Your objective → Reproduce each of the entries below character for character, with no changes.
### Data excerpts
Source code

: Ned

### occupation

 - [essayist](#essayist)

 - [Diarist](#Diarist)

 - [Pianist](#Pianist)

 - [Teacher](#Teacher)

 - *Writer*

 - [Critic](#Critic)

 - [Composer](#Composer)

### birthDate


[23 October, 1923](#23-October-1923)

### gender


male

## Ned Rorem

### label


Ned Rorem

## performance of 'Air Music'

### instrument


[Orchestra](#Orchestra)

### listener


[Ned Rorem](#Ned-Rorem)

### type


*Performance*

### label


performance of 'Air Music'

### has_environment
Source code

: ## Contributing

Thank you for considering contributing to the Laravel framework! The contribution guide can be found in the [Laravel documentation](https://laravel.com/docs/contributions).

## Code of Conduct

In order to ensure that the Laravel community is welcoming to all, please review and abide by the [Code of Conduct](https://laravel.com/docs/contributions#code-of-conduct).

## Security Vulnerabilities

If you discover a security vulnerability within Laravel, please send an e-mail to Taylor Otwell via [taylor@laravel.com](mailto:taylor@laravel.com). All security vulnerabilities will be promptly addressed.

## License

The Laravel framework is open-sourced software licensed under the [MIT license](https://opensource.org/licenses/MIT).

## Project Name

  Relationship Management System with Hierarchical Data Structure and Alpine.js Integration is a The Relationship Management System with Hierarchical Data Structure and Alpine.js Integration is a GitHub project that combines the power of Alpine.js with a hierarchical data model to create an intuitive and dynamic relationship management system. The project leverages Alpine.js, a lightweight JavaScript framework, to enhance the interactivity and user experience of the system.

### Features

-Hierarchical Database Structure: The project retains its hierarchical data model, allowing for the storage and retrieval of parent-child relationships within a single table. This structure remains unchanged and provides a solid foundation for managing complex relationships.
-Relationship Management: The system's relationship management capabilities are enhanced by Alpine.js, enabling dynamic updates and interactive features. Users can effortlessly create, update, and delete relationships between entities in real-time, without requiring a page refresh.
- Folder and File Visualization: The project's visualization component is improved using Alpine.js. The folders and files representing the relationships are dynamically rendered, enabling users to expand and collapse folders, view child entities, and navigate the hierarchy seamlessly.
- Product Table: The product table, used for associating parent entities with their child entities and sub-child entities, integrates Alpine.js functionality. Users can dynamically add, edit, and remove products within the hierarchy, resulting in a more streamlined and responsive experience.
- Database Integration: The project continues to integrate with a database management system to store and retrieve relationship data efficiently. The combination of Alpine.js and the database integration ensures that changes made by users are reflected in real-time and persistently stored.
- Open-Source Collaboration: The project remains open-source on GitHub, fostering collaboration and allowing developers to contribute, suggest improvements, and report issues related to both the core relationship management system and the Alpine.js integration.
######
Answer for the task →
Source code

: Ned

### occupation

 - [essayist](#essayist)

 - [Diarist](#Diarist)

 - [Pianist](#Pianist)

 - [Teacher](#Teacher)

 - *Writer*

 - [Critic](#Critic)

 - [Composer](#Composer)

### birthDate


[23 October, 1923](#23-October-1923)

### gender


male

## Ned Rorem

### label


Ned Rorem

## performance of 'Air Music'

### instrument


[Orchestra](#Orchestra)

### listener


[Ned Rorem](#Ned-Rorem)

### type


*Performance*

### label


performance of 'Air Music'

### has_environment
Source code

: ## Contributing

Thank you for considering contributing to the Laravel framework! The contribution guide can be found in the [Laravel documentation](https://laravel.com/docs/contributions).

## Code of Conduct

In order to ensure that the Laravel community is welcoming to all, please review and abide by the [Code of Conduct](https://laravel.com/docs/contributions#code-of-conduct).

## Security Vulnerabilities

If you discover a security vulnerability within Laravel, please send an e-mail to Taylor Otwell via [taylor@laravel.com](mailto:taylor@laravel.com). All security vulnerabilities will be promptly addressed.

## License

The Laravel framework is open-sourced software licensed under the [MIT license](https://opensource.org/licenses/MIT).

## Project Name

  Relationship Management System with Hierarchical Data Structure and Alpine.js Integration is a The Relationship Management System with Hierarchical Data Structure and Alpine.js Integration is a GitHub project that combines the power of Alpine.js with a hierarchical data model to create an intuitive and dynamic relationship management system. The project leverages Alpine.js, a lightweight JavaScript framework, to enhance the interactivity and user experience of the system.

### Features

-Hierarchical Database Structure: The project retains its hierarchical data model, allowing for the storage and retrieval of parent-child relationships within a single table. This structure remains unchanged and provides a solid foundation for managing complex relationships.
-Relationship Management: The system's relationship management capabilities are enhanced by Alpine.js, enabling dynamic updates and interactive features. Users can effortlessly create, update, and delete relationships between entities in real-time, without requiring a page refresh.
- Folder and File Visualization: The project's visualization component is improved using Alpine.js. The folders and files representing the relationships are dynamically rendered, enabling users to expand and collapse folders, view child entities, and navigate the hierarchy seamlessly.
- Product Table: The product table, used for associating parent entities with their child entities and sub-child entities, integrates Alpine.js functionality. Users can dynamically add, edit, and remove products within the hierarchy, resulting in a more streamlined and responsive experience.
- Database Integration: The project continues to integrate with a database management system to store and retrieve relationship data efficiently. The combination of Alpine.js and the database integration ensures that changes made by users are reflected in real-time and persistently stored.
- Open-Source Collaboration: The project remains open-source on GitHub, fostering collaboration and allowing developers to contribute, suggest improvements, and report issues related to both the core relationship management system and the Alpine.js integration.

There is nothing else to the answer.